__SOURCE DOCUMENT__:

══════════════════════════════

Wednesday 12 October
All are welcome to join us for an Evening Organ Recital with Mark Shepherd.
Mark Shepherd read Music at Oxford, and was Organ Scholar of Exeter College, studying with Nicolas Kynaston and David Sanger. He held a number of Church and Cathedral Appointments, including Tewkesbury Abbey, St Mary’s Warwick and Lichfield Cathedral. He was conductor of Schola Cantorum of Oxford, touring extensively with the choir and releasing a number of acclaimed recordings and winning the international choral competition in Osaka. At that time he was an Academic studies Lecturer at the Royal Academy of Music, before taking up his current appointment as Director of Music at Charterhouse.
He continues to be busy both as a player and conductor, giving regular recitals and directing Oxford Voices, a young professional choir which performs throughout France.
Programme to be confirmed.
The recital will begin at 7.30pm, and admission is free with a retiring collection in aid of Cathedral music. This recital will also be live-streamed to this page of the website so that you can join us online.

══════════════════════════════

__RECORDS SHOWN__:

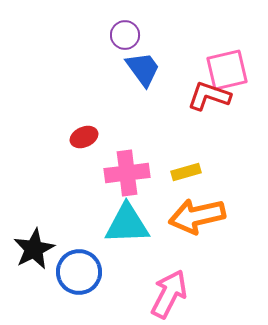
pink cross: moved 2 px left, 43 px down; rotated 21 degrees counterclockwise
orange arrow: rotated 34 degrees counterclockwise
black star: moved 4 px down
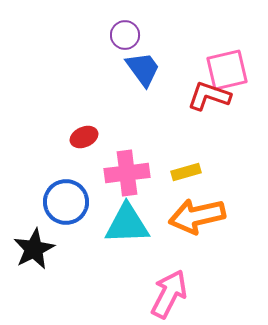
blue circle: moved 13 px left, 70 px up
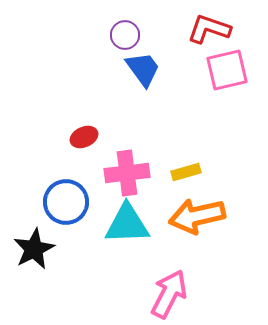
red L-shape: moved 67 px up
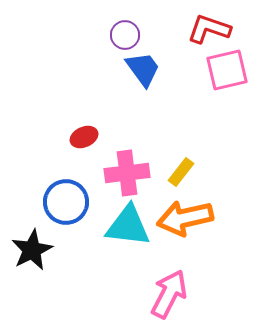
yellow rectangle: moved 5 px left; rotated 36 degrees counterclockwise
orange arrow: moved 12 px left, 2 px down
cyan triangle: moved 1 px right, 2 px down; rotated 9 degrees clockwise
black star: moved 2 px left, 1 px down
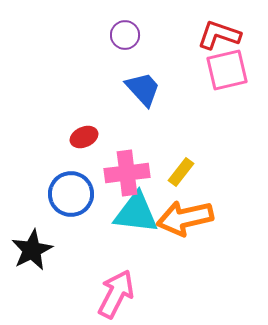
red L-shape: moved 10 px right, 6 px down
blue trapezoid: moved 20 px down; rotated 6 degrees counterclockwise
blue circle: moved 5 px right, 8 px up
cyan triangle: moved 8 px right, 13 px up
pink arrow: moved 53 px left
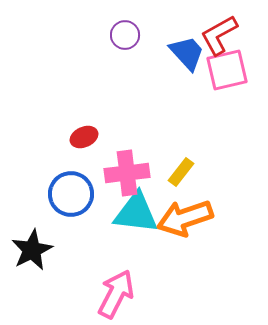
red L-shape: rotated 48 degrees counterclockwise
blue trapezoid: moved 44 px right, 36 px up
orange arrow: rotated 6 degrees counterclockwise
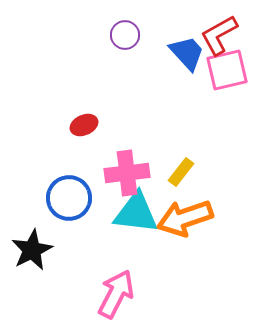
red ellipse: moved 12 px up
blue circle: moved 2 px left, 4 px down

══════════════════════════════

__STATED PROBLEM 1__: Render the rows describing shape movements and rotations as a JSON list of strings, one string per line, skipping blank lines. Leave out the picture lines.
__STATED PROBLEM 2__: Extend the organ recital notice past its final sentence.
The organ recital notice and the rows of shape movements have no connection to each other.

__TASK RESULT 1__:
[
  "pink cross: moved 2 px left, 43 px down; rotated 21 degrees counterclockwise",
  "orange arrow: rotated 34 degrees counterclockwise",
  "black star: moved 4 px down",
  "blue circle: moved 13 px left, 70 px up",
  "red L-shape: moved 67 px up",
  "yellow rectangle: moved 5 px left; rotated 36 degrees counterclockwise",
  "orange arrow: moved 12 px left, 2 px down",
  "cyan triangle: moved 1 px right, 2 px down; rotated 9 degrees clockwise",
  "black star: moved 2 px left, 1 px down",
  "red L-shape: moved 10 px right, 6 px down",
  "blue trapezoid: moved 20 px down; rotated 6 degrees counterclockwise",
  "blue circle: moved 5 px right, 8 px up",
  "cyan triangle: moved 8 px right, 13 px up",
  "pink arrow: moved 53 px left",
  "red L-shape: rotated 48 degrees counterclockwise",
  "blue trapezoid: moved 44 px right, 36 px up",
  "orange arrow: rotated 6 degrees counterclockwise",
  "red ellipse: moved 12 px up",
  "blue circle: moved 2 px left, 4 px down"
]

__TASK RESULT 2__:
We ask that you register your attendance in advance by clicking on the 'book' button to the right of this page. This is to help us in managing numbers, but walk-ups will also be welcome on the day.
Please find below an update from our Director of Music, Adrian Partington, regarding the Gloucester Cathedral organ.
Few cathedral and church organs in the United Kingdom have a pair of organ cases to match the two we have here at Gloucester Cathedral. The “Great Case” dates from around 1666; the smaller case, the “Chaire Case” dates from at least fifty years earlier than that. These cases weren’t always placed where they are now; but since 1718, they have stood proudly in their current position, and have housed several different sets of pipes during the past three hundred years.
Organ pipes and mechanisms wear out after a time, simply from heavy use; and the Gloucester Cathedral organ has had to have several radical rebuilds since it arrived in its present position. The principal, more recent rebuilds have occurred in 1847 (Henry Willis), 1888 (Henry Willis), 1920 (Harrison and Harrison), and 1970 (Hill, Norman and Beard). Apart from some minor changes and repairs undertaken in 1998 by Nicholsons of Malvern, the instrument from 1970/71 gave valiant service for just over fifty years.
It, too, has now failed, as all its predecessors eventually did. In the past few years, some of the pipework has become unusable; but more fundamentally, earlier this year, the transmission , which has been temperamental for some months, ceased to function completely.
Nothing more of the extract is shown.